Long before Meriwether Lewis and William Clark began their journey, prophecies among the Nez Perce -- or Nimiipuu -- foretold the coming of the soyaapo, or white people. Ever since the Nimiipuu had acquired horses in the 1730s, tribal members traveled far to the east and south to hunt buffalo and trade with other tribes, so they were not living in idyllic isolation. When the Corps of Discovery straggled out of the Bitterroot Mountains and across the Weippe Prairie during the season of camas-digging, their arrival sparked much discussion among the Nimiipuu camped there. Thanks to the visitors' "upside-down heads" (bald on top with hairy chins) and blue "fish-like" eyes, many wondered if these beings were truly human, despite the prophesies.
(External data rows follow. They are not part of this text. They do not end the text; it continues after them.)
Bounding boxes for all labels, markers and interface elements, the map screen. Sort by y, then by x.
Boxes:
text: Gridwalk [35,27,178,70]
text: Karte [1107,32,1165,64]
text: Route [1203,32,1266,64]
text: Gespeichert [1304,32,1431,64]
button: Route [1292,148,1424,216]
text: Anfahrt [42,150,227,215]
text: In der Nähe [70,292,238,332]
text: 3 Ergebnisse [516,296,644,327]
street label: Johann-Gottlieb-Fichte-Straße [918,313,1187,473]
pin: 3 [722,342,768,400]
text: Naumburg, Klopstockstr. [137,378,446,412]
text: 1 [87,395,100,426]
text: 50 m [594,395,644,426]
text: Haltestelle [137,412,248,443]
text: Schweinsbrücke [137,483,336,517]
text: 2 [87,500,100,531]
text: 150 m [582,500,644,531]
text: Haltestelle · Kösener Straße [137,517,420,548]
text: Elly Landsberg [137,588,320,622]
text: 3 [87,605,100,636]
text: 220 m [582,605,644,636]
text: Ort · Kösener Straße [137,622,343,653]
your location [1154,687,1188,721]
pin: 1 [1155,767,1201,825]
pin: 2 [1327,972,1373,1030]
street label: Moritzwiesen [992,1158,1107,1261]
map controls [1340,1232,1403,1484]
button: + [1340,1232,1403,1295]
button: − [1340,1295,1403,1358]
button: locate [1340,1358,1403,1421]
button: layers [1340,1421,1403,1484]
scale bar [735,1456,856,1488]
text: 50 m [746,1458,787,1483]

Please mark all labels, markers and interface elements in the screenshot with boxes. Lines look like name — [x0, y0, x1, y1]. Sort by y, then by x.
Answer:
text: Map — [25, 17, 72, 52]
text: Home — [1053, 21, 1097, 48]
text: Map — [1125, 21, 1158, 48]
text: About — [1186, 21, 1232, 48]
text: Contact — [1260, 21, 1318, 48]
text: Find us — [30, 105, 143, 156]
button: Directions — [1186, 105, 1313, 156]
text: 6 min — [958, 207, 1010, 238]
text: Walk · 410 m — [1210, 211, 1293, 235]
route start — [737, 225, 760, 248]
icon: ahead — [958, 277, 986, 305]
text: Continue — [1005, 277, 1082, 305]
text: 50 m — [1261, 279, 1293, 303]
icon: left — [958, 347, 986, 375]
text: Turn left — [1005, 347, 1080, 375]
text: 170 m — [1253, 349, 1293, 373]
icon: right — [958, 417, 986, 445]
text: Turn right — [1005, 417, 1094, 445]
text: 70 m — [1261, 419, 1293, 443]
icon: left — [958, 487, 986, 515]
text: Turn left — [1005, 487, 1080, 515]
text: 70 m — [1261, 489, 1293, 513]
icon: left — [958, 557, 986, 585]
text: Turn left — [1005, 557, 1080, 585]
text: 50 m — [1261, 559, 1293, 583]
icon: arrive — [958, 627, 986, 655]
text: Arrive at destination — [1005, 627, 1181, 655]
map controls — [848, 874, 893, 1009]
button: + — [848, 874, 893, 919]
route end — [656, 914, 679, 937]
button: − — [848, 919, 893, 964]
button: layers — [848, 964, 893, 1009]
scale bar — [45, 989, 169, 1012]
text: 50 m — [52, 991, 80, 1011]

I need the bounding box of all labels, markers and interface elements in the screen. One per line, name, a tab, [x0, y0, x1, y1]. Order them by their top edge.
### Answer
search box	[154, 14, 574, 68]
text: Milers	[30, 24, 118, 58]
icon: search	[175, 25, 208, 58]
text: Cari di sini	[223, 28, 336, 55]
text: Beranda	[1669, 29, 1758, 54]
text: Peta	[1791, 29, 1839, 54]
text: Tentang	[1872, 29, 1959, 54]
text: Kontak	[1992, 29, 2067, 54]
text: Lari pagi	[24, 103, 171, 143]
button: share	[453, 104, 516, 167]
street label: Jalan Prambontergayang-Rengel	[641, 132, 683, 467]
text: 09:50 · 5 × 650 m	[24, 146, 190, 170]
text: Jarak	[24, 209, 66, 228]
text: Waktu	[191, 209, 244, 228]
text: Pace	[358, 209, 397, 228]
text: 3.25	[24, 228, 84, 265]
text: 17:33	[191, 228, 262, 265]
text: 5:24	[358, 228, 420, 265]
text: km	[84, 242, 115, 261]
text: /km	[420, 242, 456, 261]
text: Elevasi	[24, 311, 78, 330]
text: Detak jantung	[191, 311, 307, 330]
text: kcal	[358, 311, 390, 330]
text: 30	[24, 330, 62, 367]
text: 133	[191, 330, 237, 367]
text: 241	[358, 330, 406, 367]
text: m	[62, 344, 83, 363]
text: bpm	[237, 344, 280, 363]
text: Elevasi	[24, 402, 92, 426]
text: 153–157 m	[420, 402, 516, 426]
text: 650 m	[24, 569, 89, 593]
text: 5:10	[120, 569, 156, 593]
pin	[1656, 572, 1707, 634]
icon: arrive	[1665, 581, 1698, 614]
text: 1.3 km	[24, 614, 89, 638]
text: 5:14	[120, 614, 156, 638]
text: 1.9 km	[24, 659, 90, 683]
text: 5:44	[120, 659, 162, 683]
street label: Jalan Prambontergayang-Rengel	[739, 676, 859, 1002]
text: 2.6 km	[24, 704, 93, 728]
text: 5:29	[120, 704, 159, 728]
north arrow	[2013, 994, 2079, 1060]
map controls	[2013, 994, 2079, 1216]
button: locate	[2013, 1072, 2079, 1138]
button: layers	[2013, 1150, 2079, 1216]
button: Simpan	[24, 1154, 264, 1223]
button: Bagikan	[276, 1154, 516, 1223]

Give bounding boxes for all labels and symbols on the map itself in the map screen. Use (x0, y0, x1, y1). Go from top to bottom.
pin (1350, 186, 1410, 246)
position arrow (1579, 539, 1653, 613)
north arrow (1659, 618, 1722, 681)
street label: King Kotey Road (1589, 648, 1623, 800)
Some of the young men in the camp thought it might be best to kill them.


According to the oral accounts handed down, it was the word of an old woman, Wetxuuwiis, that saved the Corps of Discovery from a sudden end to a shortened journey. When Wetxuuwiis was a young girl, she had been captured in a raid by another tribe and taken east, where she first encountered the soyaapo. After escaping her captors, she made her way back home, aided along the way by light-skinned people who treated her well. When the Nimiipuu were debating what to do about the soyaapo in their midst, Wetxuuwiis urged them not to harm the party. Because they respected her as an elder, the Nimiipuu extended a hand of friendship to the group, feeding them cakes and soup made from camas and showing the travelers how to hollow out large pines to make canoes for the rest of their journey. The tribe held and cared for the Corps' horses until their return the following spring. Local headman Twisted Hair even traveled with the Corps down the Columbia River as far as the trading center at Celilo Falls.


While most contemporary Nez Perce acknowledge that contact with the soyaapo was inevitable and brought benefits to the tribe along with the many losses suffered, there are a few who hold the opinion that the tribe probably would have been better off had they eliminated the Corps of Discovery at first sight. Still, much of the tribe's identity has grown out of their record of kindness and the difficulties that were to follow.


The tribal Web site (www.nezperce.org) has a section dedicated to telling the stories of Lewis and Clark, the treaties of 1855 and 1863, and the conflict of 1877 from the tribal perspective. The tribe also has created a Lewis and Clark Bicentennial Committee to define and plan an appropriate local commemoration of the event that changed the ways of the Nimiipuu forever.